Ce récit est vraiment très agréable à lire, non pas qu'il m'ait fait découvrir le monde du Saké pour lequel le Manga "Moyasimon" avait déjà bien décortiqué les multiples étapes et variétés, mais plus dans son ensemble, avec les difficultés liées à sa conception et plus particulièrement les inconvénients d'être une femme dans un milieu professionnel masculin très rétrograde.  Si l'on ajoute à ça que Natsuko présente des projets autres que le mariage, il n'en faut pas plus pour ébranler l'entreprise familiale très (trop?) traditionnelle.

La jeune femme trouvera tout de même des alliés de poids qui seront  soit à ses côtés dès le début ou se rapprocheront d'elle après avoir constaté le sérieux qu'elle met au travail. La motivation, le courage et son palais impressionnant font d'elle une femme née pour faire ce métier et ça elle compte bien le prouver envers et contre tous. Quel bonheur de lire des Manga qui mettent en scène des héroïnes japonaises pas "nunuches", des femmes fortes dotées de convictions quasi inébranlables, ça fait un bien fou, après lecture on se sent motivé nous même ! 

La construction du récit est quant à elle vraiment fluide et la narration équilibrée, pas de lourdeur ou de passages qui auraient mérité une meilleure mise en lumière, je n'ai pas vraiment de critique à faire sur le développement scénaristique. Le découpage est très classique, l’accent est mis sur l'aspect dramatique mais cela reste très modéré.

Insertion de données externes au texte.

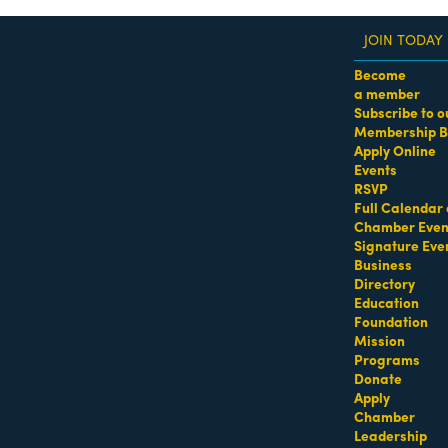
JOIN TODAY
Become
a member
Subscribe to o
Membership B
dass Women of the Year Awards • August 21 | RSVP He
Apply Online
Events
Search Results
RSVP
Full Calendar 
Chamber Even
Signature Eve
Business
Directory
Education
Foundation
Mission
Programs
Donate
Apply
Chamber
Leadership
Salomon Roofing &
Sagamore Hotel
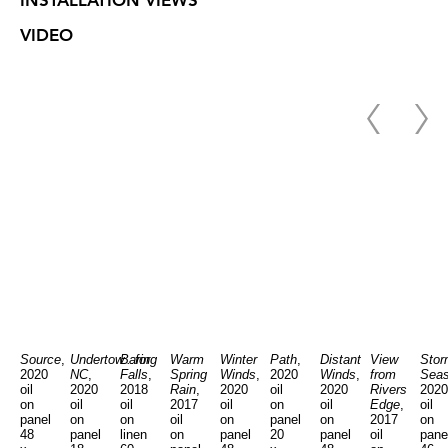
INSTALLATION VIEWS
VIDEO
Source
,
Undertow...for
Baring
Warm
Winter
Path
,
Distant
View
Stor
2020
NC
,
Falls
,
Spring
Winds
,
2020
Winds
,
from
Sea
oil
2020
2018
Rain
,
2020
oil
2020
Rivers
2020
on
oil
oil
2017
oil
on
oil
Edge
,
oil
panel
on
on
oil
on
panel
on
2017
on
48
panel
linen
on
panel
20
panel
oil
pane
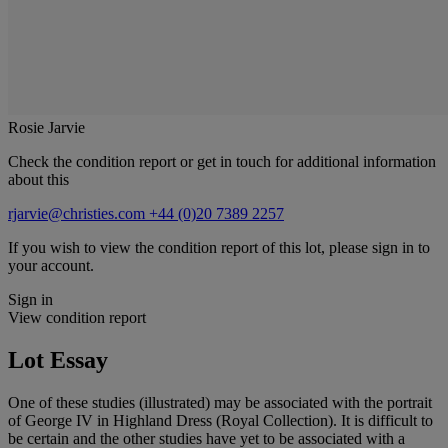
Rosie Jarvie
Check the condition report or get in touch for additional information
about this
rjarvie@christies.com
+44 (0)20 7389 2257
If you wish to view the condition report of this lot, please sign in to
your account.
Sign in
View condition report
Lot Essay
One of these studies (illustrated) may be associated with the portrait
of George IV in Highland Dress (Royal Collection). It is difficult to
be certain and the other studies have yet to be associated with a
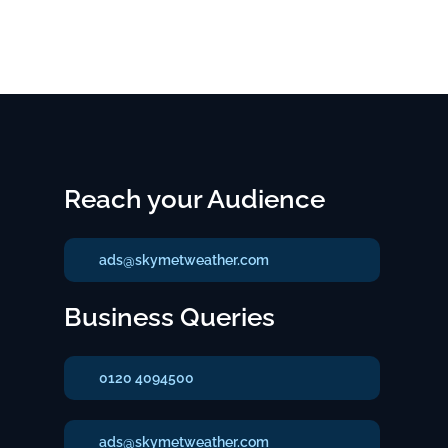
Reach your Audience
ads@skymetweather.com
Business Queries
0120 4094500
ads@skymetweather.com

 Concernant les décors, ils sont plutôt soignés, au vu de la thématique et de la taille de cette série (6 volumes doubles), je m'attendais à moins d'efforts, et les expressions faciales des protagonistes paraissent pleines de franchise: on ressent vraiment leurs joies ou anxiétés. Là où ça me gêne un peu si je m'y attarde, c'est au niveau du mouvements, bien sûr on est pas en pleine partie de basse-ball, mais les personnages ont tout de même des poses très statiques et l'auteur a visiblement du mal à dessiner les cous ou alors ses personnages souffrent tous de torticolis tellement ils semblent coincés dans leurs positions. Je rajouterais les mâchoires larges et carrées qui passent moins bien sur les personnages féminins prenant alors des allures rustaudes parfois inesthétiques. Toutefois, ces détails ne sont pas flagrants et le style très marqué de l'auteur rattrape aisément ces petits défauts.

Concernant la fabrication, la couverture mate avec son coloris "vieux papier" est très en accord avec le contenu de l'ouvrage, la tranche ne se "casse" pas à la lecture malgré l'épaisseur du tome et le lexique du vocabulaire issu du Saké doit être très appréciable pour les néophytes. 

Pour finir, "Natsuko no Sake" fera partie de mon top 2019, VEGA nous a proposé plusieurs autres pépites cette année mais celui-ci est mon chouchou et j'espère que vous prendrez autant de plaisir que moi à le lire, à en apprendre un peu plus sur le brassage traditionnel, et que vous suivrez Natsuko dans ses déboires pour créer LE Saké légendaire que son frère voulait tant produire.